Narro Robles, deputy secretary in charge of government health services, conceded in an August interview that inflation is taking a heavy toll on the public health system. The health secretariat’s initial 1995 budget, just over $1 billion, “clearly has been affected, as has the rest of the government, by inflation and the fact that some of our goods are imported,” he said. “We have to buy them [supplies] in foreign currency, and that’s where we feel the impact.”
So great was the harm that President Ernesto Zedillo agreed in August to increase the health department budget by nearly a third, to almost $1.3 billion. Some of the new aid has made its way to the countryside--especially to Durango’s General Hospital. There, after a torrent of negative publicity following the infant deaths last spring, administrators say the government has sent new equipment, medicines and staff.
But with public hospitals elsewhere in the nation--including the poor neighborhoods of Mexico City--complaining of continuing shortages of almost everything, opposition leaders and medical experts say the health budget still isn’t high enough.

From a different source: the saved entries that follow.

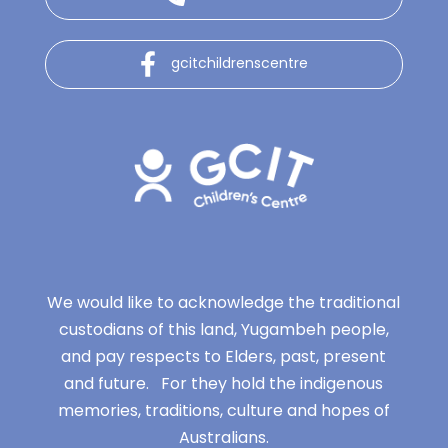
gcitchildrenscentre
We would like to acknowledge the traditional
custodians of this land, Yugambeh people,
and pay respects to Elders, past, present
and future. For they hold the indigenous
memories, traditions, culture and hopes of
Australians.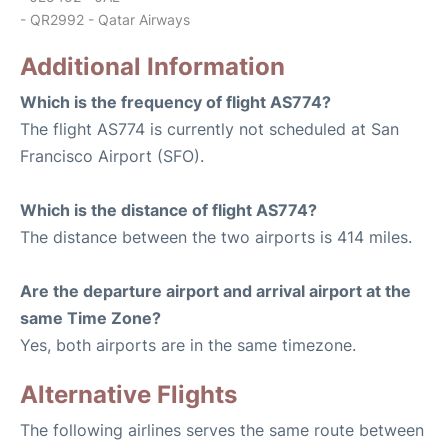
- QR2992 - Qatar Airways
Additional Information
Which is the frequency of flight AS774?
The flight AS774 is currently not scheduled at San
Francisco Airport (SFO).
Which is the distance of flight AS774?
The distance between the two airports is 414 miles.
Are the departure airport and arrival airport at the
same Time Zone?
Yes, both airports are in the same timezone.
Alternative Flights
The following airlines serves the same route between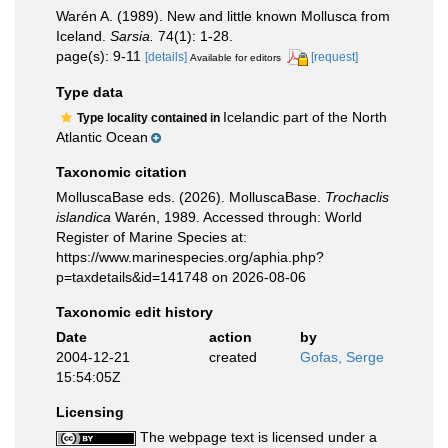
Warén A. (1989). New and little known Mollusca from
Iceland.
Sarsia.
74(1): 1-28.
page(s): 9-11
[details]
[request]
Available for editors
Type data
Icelandic part of the North
Type locality contained in
Atlantic Ocean
Taxonomic citation
MolluscaBase eds. (2026). MolluscaBase.
Trochaclis
islandica
Warén, 1989. Accessed through: World
Register of Marine Species at:
https://www.marinespecies.org/aphia.php?
p=taxdetails&id=141748 on 2026-08-06
Taxonomic edit history
Date
action
by
2004-12-21
created
Gofas, Serge
15:54:05Z
Licensing
The webpage text is licensed under a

“The budgets are increasingly insufficient,” Garnica said. “In real terms, the health department’s budget is down this year. There has always been a deficit. But now, some medications and basic items are scarce--especially at public health department clinics. Patients are often told by medical workers to go buy their own needles and serum--or even to buy towels and soap--before going to a public hospital for treatment.”
Garnica said he could not estimate the long-term effect of what Zedillo insists will be a short-lived crisis--a “structural adjustment” in the nation’s economy in which, the president recently asserted, “the worst has passed.”
“We can conclude that the depressing economic situation is severely affecting health--even though we cannot measure the full impact yet,” the congressman said.
Tenorio agreed, saying: “It is too early to assess the overall impact of the crisis on health. In the last decade, there has been a major transformation in Mexican health care.” The improvement “has taken place largely in the cities. In the countryside, it’s a different picture.
“These are long-term trends which are not easily reversed,” he added. “But if this crisis goes on for an extended period, of course, there could well be serious long-term repercussions.”